● **REQUIRED WORK**:
Wherever pictures appear in the listing below, leave them out, and copy exactly, and only, everything from the line with "Collaborates with community" down to the line with "Predicting the Evolution of Pressure Ulcers".

● **INPUT DATA**:
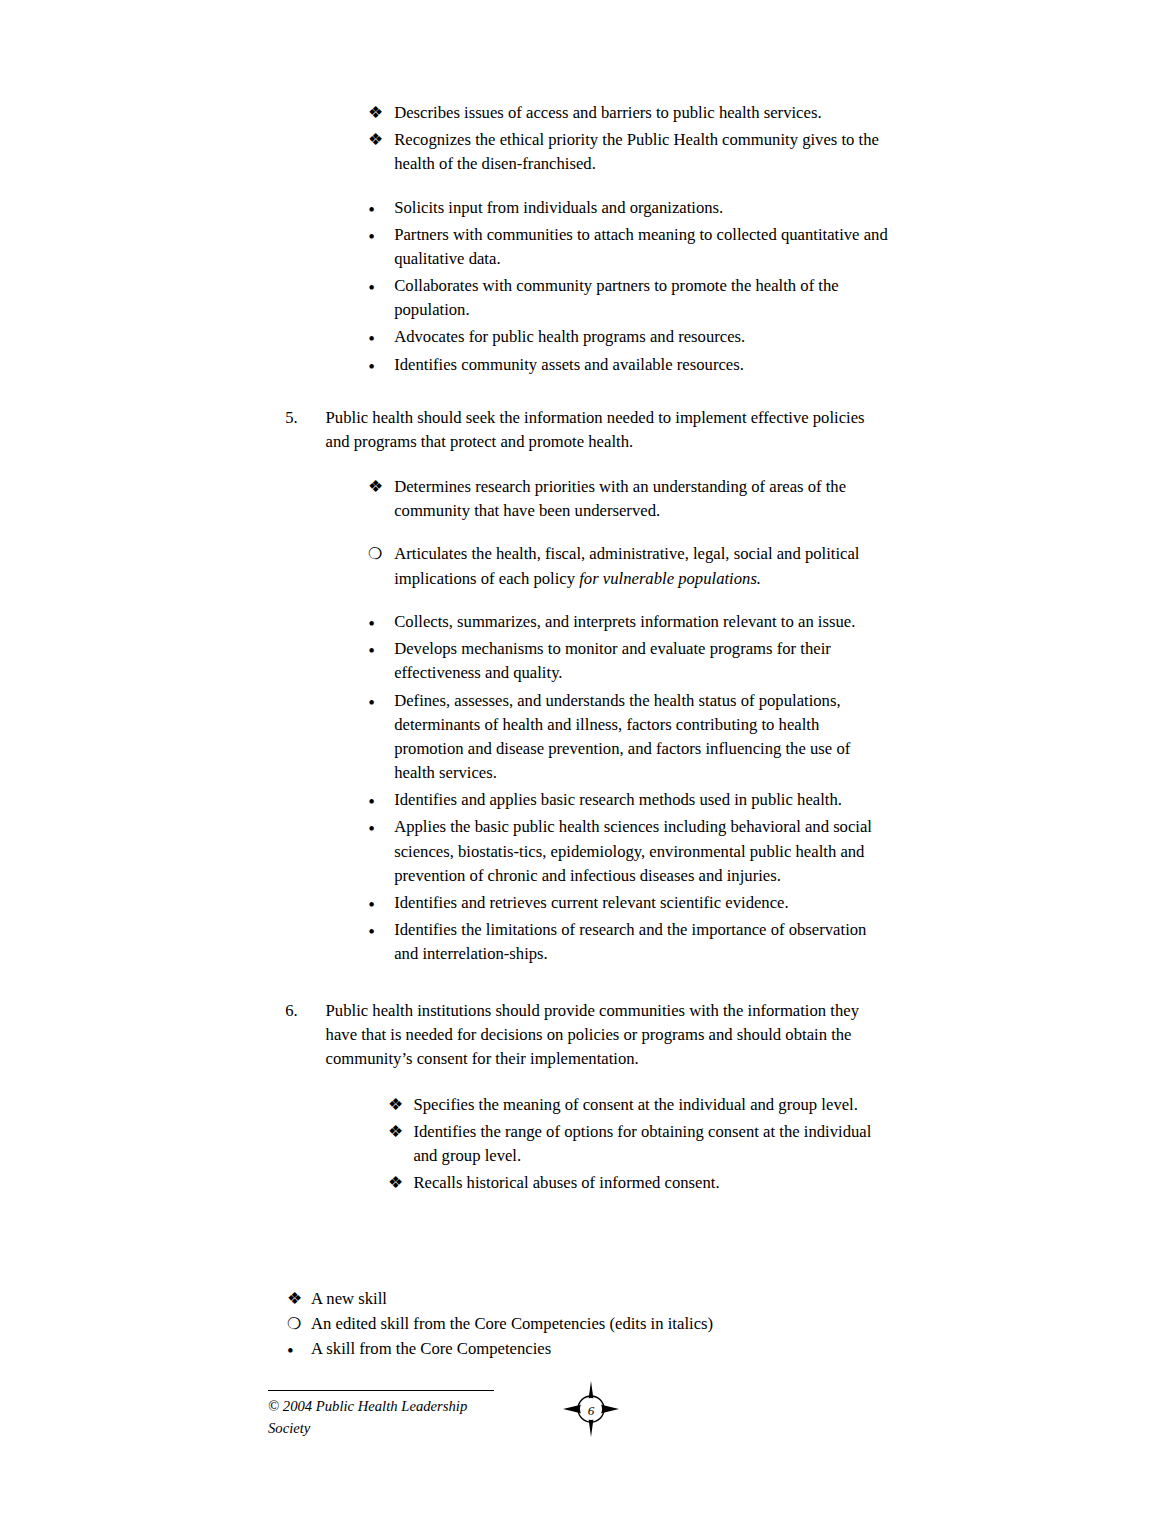Describes issues of access and barriers to public health services.
Recognizes the ethical priority the Public Health community gives to the health of the disen‑franchised.
Solicits input from individuals and organizations.
Partners with communities to attach meaning to collected quantitative and qualitative data.
Collaborates with community partners to promote the health of the population.
Advocates for public health programs and resources.
Identifies community assets and available resources.
5. Public health should seek the information needed to implement effective policies and programs that protect and promote health.
Determines research priorities with an understanding of areas of the community that have been underserved.
Articulates the health, fiscal, administrative, legal, social and political implications of each policy for vulnerable populations.
Collects, summarizes, and interprets information relevant to an issue.
Develops mechanisms to monitor and evaluate programs for their effectiveness and quality.
Defines, assesses, and understands the health status of populations, determinants of health and illness, factors contributing to health promotion and disease prevention, and factors influencing the use of health services.
Identifies and applies basic research methods used in public health.
Applies the basic public health sciences including behavioral and social sciences, biostatis‑tics, epidemiology, environmental public health and prevention of chronic and infectious diseases and injuries.
Identifies and retrieves current relevant scientific evidence.
Identifies the limitations of research and the importance of observation and interrelation‑ships.
6. Public health institutions should provide communities with the information they have that is needed for decisions on policies or programs and should obtain the community’s consent for their implementation.
Specifies the meaning of consent at the individual and group level.
Identifies the range of options for obtaining consent at the individual and group level.
Recalls historical abuses of informed consent.
A new skill
An edited skill from the Core Competencies (edits in italics)
A skill from the Core Competencies
© 2004 Public Health Leadership Society 6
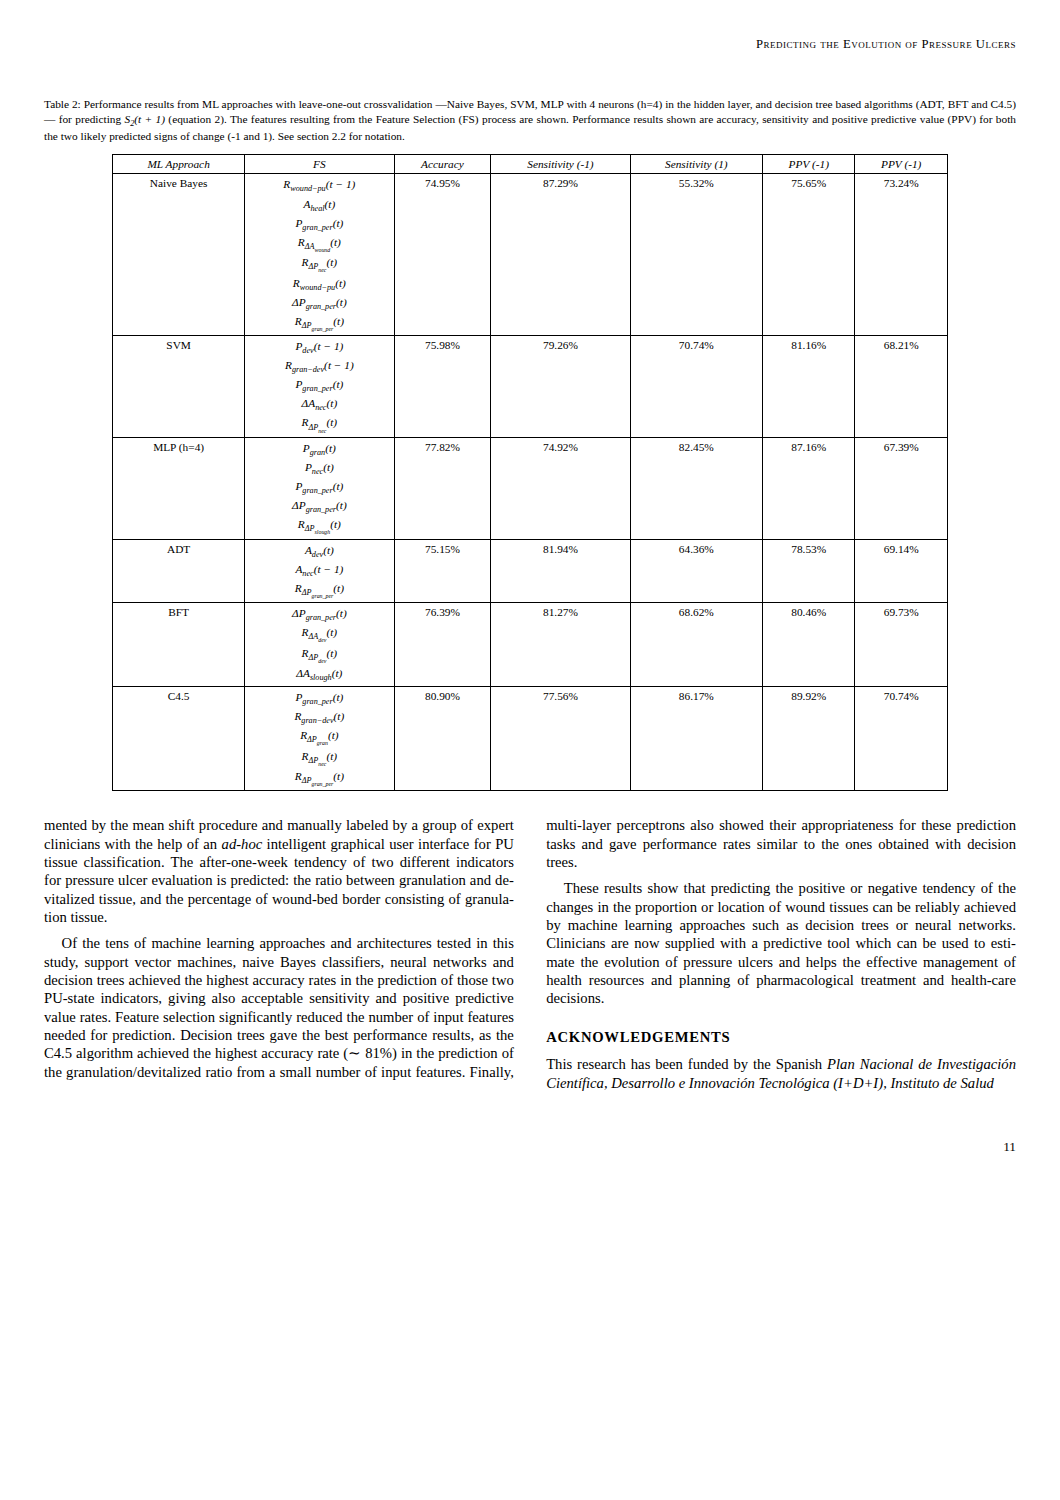Predicting the Evolution of Pressure Ulcers
Table 2: Performance results from ML approaches with leave-one-out crossvalidation —Naive Bayes, SVM, MLP with 4 neurons (h=4) in the hidden layer, and decision tree based algorithms (ADT, BFT and C4.5)— for predicting S2(t + 1) (equation 2). The features resulting from the Feature Selection (FS) process are shown. Performance results shown are accuracy, sensitivity and positive predictive value (PPV) for both the two likely predicted signs of change (-1 and 1). See section 2.2 for notation.
| ML Approach | FS | Accuracy | Sensitivity (-1) | Sensitivity (1) | PPV (-1) | PPV (-1) |
| --- | --- | --- | --- | --- | --- | --- |
| Naive Bayes | R wound−pu (t − 1) A heal (t) P gran_per (t) R ΔA wound (t) R ΔP nec (t) R wound−pu (t) ΔP gran_per (t) R ΔP gran_per (t) | 74.95% | 87.29% | 55.32% | 75.65% | 73.24% |
| SVM | P dev (t − 1) R gran−dev (t − 1) P gran_per (t) ΔA nec (t) R ΔP nec (t) | 75.98% | 79.26% | 70.74% | 81.16% | 68.21% |
| MLP (h=4) | P gran (t) P nec (t) P gran_per (t) ΔP gran_per (t) R ΔP slough (t) | 77.82% | 74.92% | 82.45% | 87.16% | 67.39% |
| ADT | A dev (t) A nec (t − 1) R ΔP gran_per (t) | 75.15% | 81.94% | 64.36% | 78.53% | 69.14% |
| BFT | ΔP gran_per (t) R ΔA dev (t) R ΔP dev (t) ΔA slough (t) | 76.39% | 81.27% | 68.62% | 80.46% | 69.73% |
| C4.5 | P gran_per (t) R gran−dev (t) R ΔP gran (t) R ΔP nec (t) R ΔP gran_per (t) | 80.90% | 77.56% | 86.17% | 89.92% | 70.74% |
mented by the mean shift procedure and manually labeled by a group of expert clinicians with the help of an ad-hoc intelligent graphical user interface for PU tissue classification. The after-one-week tendency of two different indicators for pressure ulcer evaluation is predicted: the ratio between granulation and devitalized tissue, and the percentage of wound-bed border consisting of granulation tissue.
Of the tens of machine learning approaches and architectures tested in this study, support vector machines, naive Bayes classifiers, neural networks and decision trees achieved the highest accuracy rates in the prediction of those two PU-state indicators, giving also acceptable sensitivity and positive predictive value rates. Feature selection significantly reduced the number of input features needed for prediction. Decision trees gave the best performance results, as the C4.5 algorithm achieved the highest accuracy rate (∼ 81%) in the prediction of the granulation/devitalized ratio from a small number of input features. Finally, multi-layer perceptrons also showed their appropriateness for these prediction tasks and gave performance rates similar to the ones obtained with decision trees.
These results show that predicting the positive or negative tendency of the changes in the proportion or location of wound tissues can be reliably achieved by machine learning approaches such as decision trees or neural networks. Clinicians are now supplied with a predictive tool which can be used to estimate the evolution of pressure ulcers and helps the effective management of health resources and planning of pharmacological treatment and health-care decisions.
ACKNOWLEDGEMENTS
This research has been funded by the Spanish Plan Nacional de Investigación Científica, Desarrollo e Innovación Tecnológica (I+D+I), Instituto de Salud
11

● **RESPONSE BOX**:
Collaborates with community partners to promote the health of the population.
Advocates for public health programs and resources.
Identifies community assets and available resources.
5. Public health should seek the information needed to implement effective policies and programs that protect and promote health.
Determines research priorities with an understanding of areas of the community that have been underserved.
Articulates the health, fiscal, administrative, legal, social and political implications of each policy for vulnerable populations.
Collects, summarizes, and interprets information relevant to an issue.
Develops mechanisms to monitor and evaluate programs for their effectiveness and quality.
Defines, assesses, and understands the health status of populations, determinants of health and illness, factors contributing to health promotion and disease prevention, and factors influencing the use of health services.
Identifies and applies basic research methods used in public health.
Applies the basic public health sciences including behavioral and social sciences, biostatis‑tics, epidemiology, environmental public health and prevention of chronic and infectious diseases and injuries.
Identifies and retrieves current relevant scientific evidence.
Identifies the limitations of research and the importance of observation and interrelation‑ships.
6. Public health institutions should provide communities with the information they have that is needed for decisions on policies or programs and should obtain the community’s consent for their implementation.
Specifies the meaning of consent at the individual and group level.
Identifies the range of options for obtaining consent at the individual and group level.
Recalls historical abuses of informed consent.
A new skill
An edited skill from the Core Competencies (edits in italics)
A skill from the Core Competencies
© 2004 Public Health Leadership Society 6
Predicting the Evolution of Pressure Ulcers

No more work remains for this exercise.